We have to have tax efficiency. Much of our taxation system is now inefficient. Take council tax: it is done on valuations from 1991, so a person in a modest house in Darlington can now pay the same level of taxation as someone living in Kensington. That is completely unfair and out of date, and it needs reforming. We need to look at the level of taxation and the efficiency, or otherwise, with which we level it.

Apart from tax, what businesses want more than anything else is stability and continuity, and a sense of strategy coming from government. Recently, there has been far too much politics and far too little government.
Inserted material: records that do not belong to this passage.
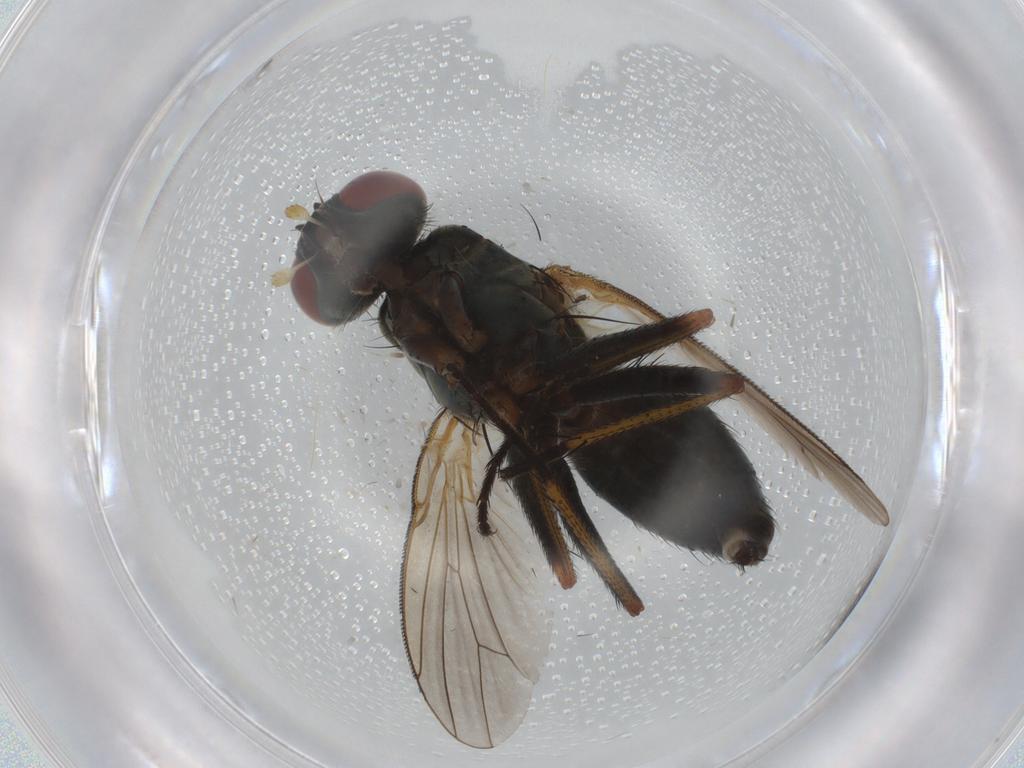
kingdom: Animalia
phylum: Arthropoda
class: Insecta
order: Diptera
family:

We have to look at how we can change that balance, so that people feel that a course of action is being followed through in detail—the way that there was during the Thatcher period, when people understood the way that the economy was being handled and, by and large, supported it.
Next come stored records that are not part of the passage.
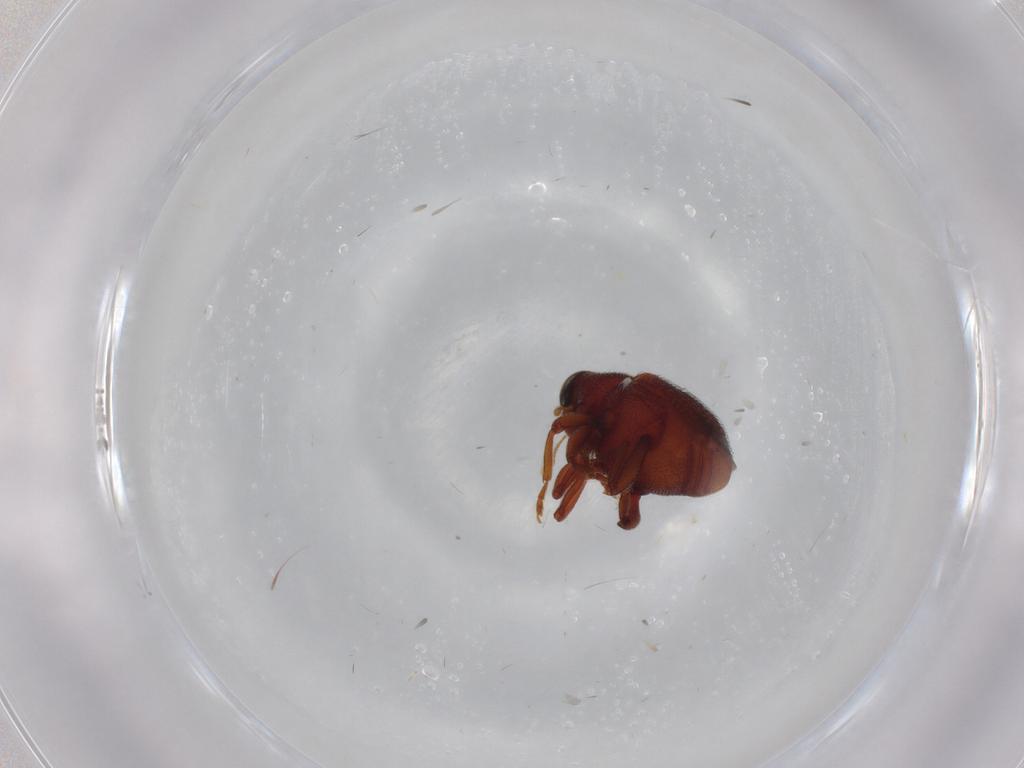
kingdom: Animalia
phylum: Arthropoda
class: Insecta
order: Coleoptera
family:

For example, on levelling up we have a plethora of measures to help level up the economy, most of which I welcome, as in some aspects of devolution. But look across the channel at what Germany has done: Germany was faced with similar problems to the ones we were faced with when it looked at the former areas of East Germany, which had been under Nazi rule and then part of the German Democratic Republic. I am thinking of places such as Dresden, Weimar and Rostock. What did Germany do? It put on a solidarity tax, which raised €35 billion a year.

Germany spent that solidarity tax for 30 years—it has just been abolished—and if you now go to those towns and cities in the north of Germany, you will see splendid places attracting tourism, just as we would like to see the places in the north of England and the Midlands rebuilt, while being proud of their architecture and history. That is the way they tackled it: with a consistent policy for 30 years, whereas we have changed policies endlessly. We have been dipping around from one policy to another and got nowhere near as far as Germany has in levelling up the different parts of our country.
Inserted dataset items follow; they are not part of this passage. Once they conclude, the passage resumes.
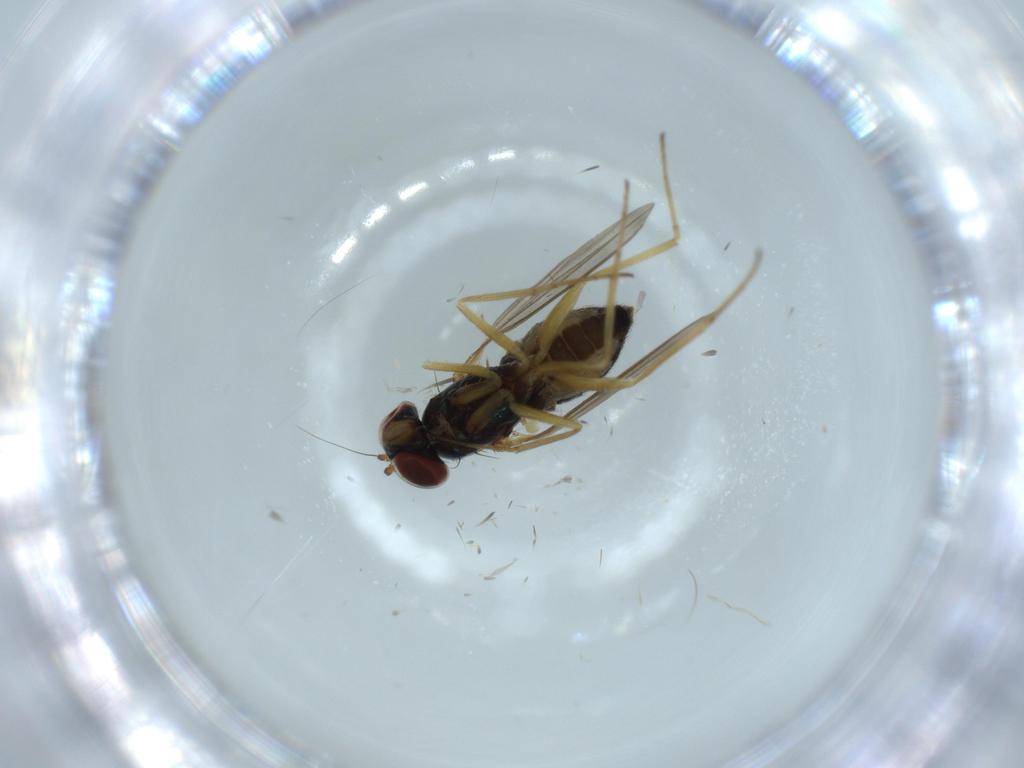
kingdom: Animalia
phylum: Arthropoda
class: Insecta
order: Diptera
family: Dolichopodidae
Take manpower, which is probably the wrong word to use. Let us say staff questions, which the Chancellor addressed in his Budget with help to improve pensions, so that doctors would stay on longer, and to attract more people into the NHS. Yet at the same time, just before the Budget, the Treasury was objecting to increasing the number of medical schools. It was doing that on the grounds that they were too expensive. It was looking too carefully at the pounds, shillings and pence of it, when the need has been clear for many years. The Chancellor himself produced a report on manpower in the NHS when he was chairman of the Health and Social Care Committee in the House of Commons, so it has been clear for years that we needed a far greater understanding of what staff were required. We simply have not done it. Even now, we do not expect to have a proper understanding of what the NHS’s manpower needs are until next month yet, at the same time, the Treasury was penny-pinching over how many medical schools there should be.

HS2 is another example of short-term thinking. In my view, it probably would have been better for the coalition Government to cancel HS2 when it came in than to allow what is now happening. Inevitably, people are looking at the escalating costs and the benefits which have now been compromised by people working at home, and, as a result, lots of it has been called into question and there is uncertainty. The biggest piece of infrastructure-building in Europe is surrounded by uncertainty, and that is not the right way to run a country.

My view is that we need to come back to a more strategic view, and the Government need to come back to having a clear strategy with clear paths along the way. This is the right first step, but the Government really have to build on it.